Disorders of Magnitude
Catataxis is a neologism to describe the disfunction that arises when issues are scaled up. The micro view is inherently different to the macro view. This is something readily acknowledged in many disciplines – physics, economics and computer science – but rarely applied in a broader sense. Physics has yet to combine quantum mechanics and Einstein’s relativity into a single grand unifying theory – the two approaches are still distinct. Likewise, economics courses are separated into micro and macro versions of the discipline. In computer science, issues at the p/n junction level in the underlying silicon are rarely conflated with coding in Python – software and hardware are seen as distinct domains.
We can express this disjuncture between the micro and the macro in four catataxic maxims – crafted as paradoxical statements that highlight the flaws in assuming that all things are linearly scalable.
1. More of the same is different
When you scale something up its not just the size that changes. In the end, a quantitative change becomes a qualitative change. Sometimes it is expressed like this :
“Quantity has a quality all its own”
This quote is often attributed to Josef Stalin who also callously remarked, in the same vein, that
“The death of one man is a tragedy; the death of a million is a statistic”
This principle of quantitative change leading to qualitative change is one of the central tenets of the Marxist theory of Dialectical Materialism but its roots lie in Hegel’s Science of Logic and beyond that in the paradox of the heap as formulated by the ancient Greek philosopher Eubulides
The problems of increasing scale can be expressed mathematically in relationships such as the surface area to volume ratio. Both the surface and the volume of an object expand exponentially when scaled up. But where the surface increases proportionally to its square, the volume increases in proportion to its cube. That’s why animals in colder climates tend to be larger; heat is lost through the surface so a low surface area to volume ratio keeps you warmer. A polar bear is twice the size of brown bear.
2. Categorisation destroys information
The act of categorising something removes it from its context and turns it into ‘data’. In this transformation it moves up one level to a meta level and so crosses a catataxic boundary. The data is then processed and analysed to formulate conclusions which might be erroneous because important contextual information has been left behind.
Identifying something as a member of a group risks reducing its identity to just being a group member – a flaw at the heart of much of identity politics. But in a wider sense this is a problem with the whole analytical process. Typically this involves three steps :
1. Abstraction
2. Theoretical formulation
3. Re-application to practical reality
It is the first step – abstraction – that is the most dangerous because it eliminates context. So much so, that it might be wiser to actually reverse this analytical process and put practice before theory.

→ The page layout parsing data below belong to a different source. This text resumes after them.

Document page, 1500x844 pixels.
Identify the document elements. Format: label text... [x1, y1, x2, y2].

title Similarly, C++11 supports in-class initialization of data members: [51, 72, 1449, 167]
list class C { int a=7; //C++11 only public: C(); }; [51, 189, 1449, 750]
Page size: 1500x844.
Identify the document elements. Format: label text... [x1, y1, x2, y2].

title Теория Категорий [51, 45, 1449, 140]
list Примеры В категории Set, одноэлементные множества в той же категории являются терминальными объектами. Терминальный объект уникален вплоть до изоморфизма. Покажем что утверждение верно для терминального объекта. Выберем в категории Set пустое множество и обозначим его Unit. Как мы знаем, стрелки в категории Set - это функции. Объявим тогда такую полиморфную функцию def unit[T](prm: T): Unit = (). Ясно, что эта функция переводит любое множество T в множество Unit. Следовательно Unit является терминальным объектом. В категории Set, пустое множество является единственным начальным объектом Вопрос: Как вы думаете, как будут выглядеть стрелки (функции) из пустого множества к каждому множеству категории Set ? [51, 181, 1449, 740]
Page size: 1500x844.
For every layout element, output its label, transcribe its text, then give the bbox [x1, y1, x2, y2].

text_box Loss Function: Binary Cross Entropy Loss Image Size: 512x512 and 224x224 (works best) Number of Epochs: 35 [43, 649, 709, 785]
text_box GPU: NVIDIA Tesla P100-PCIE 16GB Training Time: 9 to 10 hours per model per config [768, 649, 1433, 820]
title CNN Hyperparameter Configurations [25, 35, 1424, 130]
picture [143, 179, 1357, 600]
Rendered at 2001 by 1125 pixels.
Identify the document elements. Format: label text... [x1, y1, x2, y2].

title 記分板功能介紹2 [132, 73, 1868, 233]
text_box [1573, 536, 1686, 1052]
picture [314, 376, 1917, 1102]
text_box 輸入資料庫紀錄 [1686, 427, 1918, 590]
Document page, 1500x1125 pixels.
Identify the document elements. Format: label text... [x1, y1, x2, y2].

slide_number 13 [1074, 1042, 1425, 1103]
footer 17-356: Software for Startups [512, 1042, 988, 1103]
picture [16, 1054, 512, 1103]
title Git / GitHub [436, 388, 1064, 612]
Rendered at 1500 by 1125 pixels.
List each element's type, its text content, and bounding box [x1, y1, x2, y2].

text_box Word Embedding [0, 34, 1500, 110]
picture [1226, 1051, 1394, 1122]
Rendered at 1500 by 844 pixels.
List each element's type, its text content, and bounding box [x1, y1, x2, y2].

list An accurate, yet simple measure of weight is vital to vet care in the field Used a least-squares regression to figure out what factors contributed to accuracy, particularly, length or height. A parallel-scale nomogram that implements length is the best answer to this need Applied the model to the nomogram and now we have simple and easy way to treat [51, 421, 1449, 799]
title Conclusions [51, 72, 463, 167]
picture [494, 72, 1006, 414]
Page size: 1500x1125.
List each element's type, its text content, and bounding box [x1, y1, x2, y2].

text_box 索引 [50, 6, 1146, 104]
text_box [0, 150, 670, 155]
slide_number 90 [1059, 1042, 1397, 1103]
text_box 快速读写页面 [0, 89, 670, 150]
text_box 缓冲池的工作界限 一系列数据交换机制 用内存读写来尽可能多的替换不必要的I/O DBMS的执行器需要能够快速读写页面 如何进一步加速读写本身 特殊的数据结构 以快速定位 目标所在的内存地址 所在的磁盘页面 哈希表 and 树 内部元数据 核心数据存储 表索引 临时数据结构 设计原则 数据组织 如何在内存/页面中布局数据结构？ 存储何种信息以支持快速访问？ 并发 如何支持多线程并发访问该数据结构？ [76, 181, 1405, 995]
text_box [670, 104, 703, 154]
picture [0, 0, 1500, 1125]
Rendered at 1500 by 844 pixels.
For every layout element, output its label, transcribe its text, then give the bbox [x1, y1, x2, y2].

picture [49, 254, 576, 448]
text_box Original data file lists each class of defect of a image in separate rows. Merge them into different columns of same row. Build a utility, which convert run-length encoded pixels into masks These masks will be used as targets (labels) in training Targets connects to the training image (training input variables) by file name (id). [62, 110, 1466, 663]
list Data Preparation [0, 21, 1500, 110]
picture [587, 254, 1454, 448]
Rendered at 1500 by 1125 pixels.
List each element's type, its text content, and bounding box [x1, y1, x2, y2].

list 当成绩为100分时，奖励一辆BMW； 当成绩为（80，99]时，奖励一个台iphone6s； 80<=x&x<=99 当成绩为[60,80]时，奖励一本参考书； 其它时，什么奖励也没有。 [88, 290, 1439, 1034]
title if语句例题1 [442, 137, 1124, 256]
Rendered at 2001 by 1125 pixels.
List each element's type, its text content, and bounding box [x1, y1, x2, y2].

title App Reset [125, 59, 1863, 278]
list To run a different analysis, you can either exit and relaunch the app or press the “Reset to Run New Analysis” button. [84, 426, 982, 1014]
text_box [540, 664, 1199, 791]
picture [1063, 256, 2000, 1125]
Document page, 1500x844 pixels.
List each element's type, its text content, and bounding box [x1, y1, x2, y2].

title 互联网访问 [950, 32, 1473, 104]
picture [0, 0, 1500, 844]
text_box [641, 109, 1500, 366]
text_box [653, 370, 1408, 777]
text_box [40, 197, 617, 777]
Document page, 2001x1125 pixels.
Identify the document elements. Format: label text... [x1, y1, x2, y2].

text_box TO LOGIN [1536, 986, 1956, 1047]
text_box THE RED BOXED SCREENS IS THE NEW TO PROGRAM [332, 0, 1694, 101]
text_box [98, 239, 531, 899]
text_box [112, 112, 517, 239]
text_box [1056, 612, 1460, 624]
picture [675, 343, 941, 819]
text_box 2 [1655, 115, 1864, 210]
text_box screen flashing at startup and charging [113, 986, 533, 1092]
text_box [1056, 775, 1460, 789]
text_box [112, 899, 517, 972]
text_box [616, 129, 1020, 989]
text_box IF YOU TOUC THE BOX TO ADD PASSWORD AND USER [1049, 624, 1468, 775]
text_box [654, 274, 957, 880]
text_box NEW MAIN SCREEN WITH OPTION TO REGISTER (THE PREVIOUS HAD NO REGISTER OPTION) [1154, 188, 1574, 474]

My favourite anecdote here concerns Montagu Norman, the Governor of the Bank of England, who in 1933 hired the first professional economist to work at that institution, a man called Henry Clay. When explaining the new role the Governor told Mr Clay:
“You are not here to tell us what to do, but to explain to us why we have done it”
3. Order requires chaos
The western esoteric tradition of Hermeticism was the wellspring of the Renaissance and the inspiration for the development of the scientific method in the 17th century. Isaac Newton was a Hermeticist and his Theory of Gravity was prompted by the key Hermetic principle:
The idea here being that the order of the heavens was reflected on earth; that the macrocosm and the microcosm are mirror images of each other. However, catataxis expounds the opposite principle:
As above, not so below
The point here being that stability on a higher level requires disorder and conflict on the level below. Take as an example the workings of a stock market. Smooth changes in prices are only achieved by disagreement between buyers and sellers. It’s only when everyone thinks the same way that you get discontinuous price movement. Markets crash when there are only sellers. The multitudinous, chaotic roiling of buy and sell transactions amongst parties with opposing views is what keeps the price movements at a higher level smooth and continuous.
Politics provides a second example, summed up in the motto “divide and rule”. If the political factions beneath the king are constantly arguing with each other they are less likely to depose the ruler. So disagreement on level one creates stability on level two.
4. Complexity requires simplicity
If you compare an amoeba to a human being you will probably conclude that the human is vastly more complex. After all, the amoeba is just a single cell whereas a human has trillions of cells. On the other hand, each one of of those human cells is specialised in some way such a liver cell, a brain cell or a skin cell. Each cell does one specific task and is dependent on the other cells doing their particular specialty in order for the organism as a whole to survive. With an amoeba the single cell is multifunctional – it does everything. But the complex human being requires its cells to be simple.
Adam Smith in his Wealth of Nations (1776) drew the same conclusion using the example of pin making. Have a look at the picture on a UK £20 pound note where this is commemorated. His insight was that the division of labour leads to greater efficiency and productivity. When individuals become more specialised, the whole becomes more efficient. So the complexity of a modern supply chain requires simplicity at its individual stages.